◆ **What you are asked to do**
Give back all of the data, word for word.

==== Source information ====

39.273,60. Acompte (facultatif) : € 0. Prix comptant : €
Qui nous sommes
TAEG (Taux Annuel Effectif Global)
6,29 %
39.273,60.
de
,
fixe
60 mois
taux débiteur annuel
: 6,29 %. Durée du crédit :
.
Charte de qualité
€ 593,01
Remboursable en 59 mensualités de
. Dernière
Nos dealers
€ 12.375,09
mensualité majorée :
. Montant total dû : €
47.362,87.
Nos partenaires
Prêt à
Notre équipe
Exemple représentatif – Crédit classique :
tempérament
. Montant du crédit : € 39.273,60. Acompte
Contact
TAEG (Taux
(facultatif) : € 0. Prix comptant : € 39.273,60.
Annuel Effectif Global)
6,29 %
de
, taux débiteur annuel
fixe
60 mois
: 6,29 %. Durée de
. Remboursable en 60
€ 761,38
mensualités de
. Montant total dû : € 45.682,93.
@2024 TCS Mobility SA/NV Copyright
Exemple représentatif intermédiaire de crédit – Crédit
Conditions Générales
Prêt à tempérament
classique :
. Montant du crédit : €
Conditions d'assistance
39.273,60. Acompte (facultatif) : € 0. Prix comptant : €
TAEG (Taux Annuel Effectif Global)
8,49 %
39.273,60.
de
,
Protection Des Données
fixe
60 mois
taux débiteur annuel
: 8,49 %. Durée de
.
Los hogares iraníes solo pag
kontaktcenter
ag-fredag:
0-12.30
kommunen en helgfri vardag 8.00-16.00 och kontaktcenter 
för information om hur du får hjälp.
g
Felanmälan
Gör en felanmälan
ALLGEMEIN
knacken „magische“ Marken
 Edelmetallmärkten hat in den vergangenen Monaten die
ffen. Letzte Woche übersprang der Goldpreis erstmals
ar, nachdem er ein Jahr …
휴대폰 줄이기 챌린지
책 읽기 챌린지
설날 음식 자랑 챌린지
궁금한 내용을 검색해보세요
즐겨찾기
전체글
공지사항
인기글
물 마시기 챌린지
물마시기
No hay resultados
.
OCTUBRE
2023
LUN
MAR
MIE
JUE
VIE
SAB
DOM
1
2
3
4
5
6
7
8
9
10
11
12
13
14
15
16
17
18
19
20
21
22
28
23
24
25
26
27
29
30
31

====

◆ **Response to the exercise**
39.273,60. Acompte (facultatif) : € 0. Prix comptant : €
Qui nous sommes
TAEG (Taux Annuel Effectif Global)
6,29 %
39.273,60.
de
,
fixe
60 mois
taux débiteur annuel
: 6,29 %. Durée du crédit :
.
Charte de qualité
€ 593,01
Remboursable en 59 mensualités de
. Dernière
Nos dealers
€ 12.375,09
mensualité majorée :
. Montant total dû : €
47.362,87.
Nos partenaires
Prêt à
Notre équipe
Exemple représentatif – Crédit classique :
tempérament
. Montant du crédit : € 39.273,60. Acompte
Contact
TAEG (Taux
(facultatif) : € 0. Prix comptant : € 39.273,60.
Annuel Effectif Global)
6,29 %
de
, taux débiteur annuel
fixe
60 mois
: 6,29 %. Durée de
. Remboursable en 60
€ 761,38
mensualités de
. Montant total dû : € 45.682,93.
@2024 TCS Mobility SA/NV Copyright
Exemple représentatif intermédiaire de crédit – Crédit
Conditions Générales
Prêt à tempérament
classique :
. Montant du crédit : €
Conditions d'assistance
39.273,60. Acompte (facultatif) : € 0. Prix comptant : €
TAEG (Taux Annuel Effectif Global)
8,49 %
39.273,60.
de
,
Protection Des Données
fixe
60 mois
taux débiteur annuel
: 8,49 %. Durée de
.
Los hogares iraníes solo pag
kontaktcenter
ag-fredag:
0-12.30
kommunen en helgfri vardag 8.00-16.00 och kontaktcenter 
för information om hur du får hjälp.
g
Felanmälan
Gör en felanmälan
ALLGEMEIN
knacken „magische“ Marken
 Edelmetallmärkten hat in den vergangenen Monaten die
ffen. Letzte Woche übersprang der Goldpreis erstmals
ar, nachdem er ein Jahr …
휴대폰 줄이기 챌린지
책 읽기 챌린지
설날 음식 자랑 챌린지
궁금한 내용을 검색해보세요
즐겨찾기
전체글
공지사항
인기글
물 마시기 챌린지
물마시기
No hay resultados
.
OCTUBRE
2023
LUN
MAR
MIE
JUE
VIE
SAB
DOM
1
2
3
4
5
6
7
8
9
10
11
12
13
14
15
16
17
18
19
20
21
22
28
23
24
25
26
27
29
30
31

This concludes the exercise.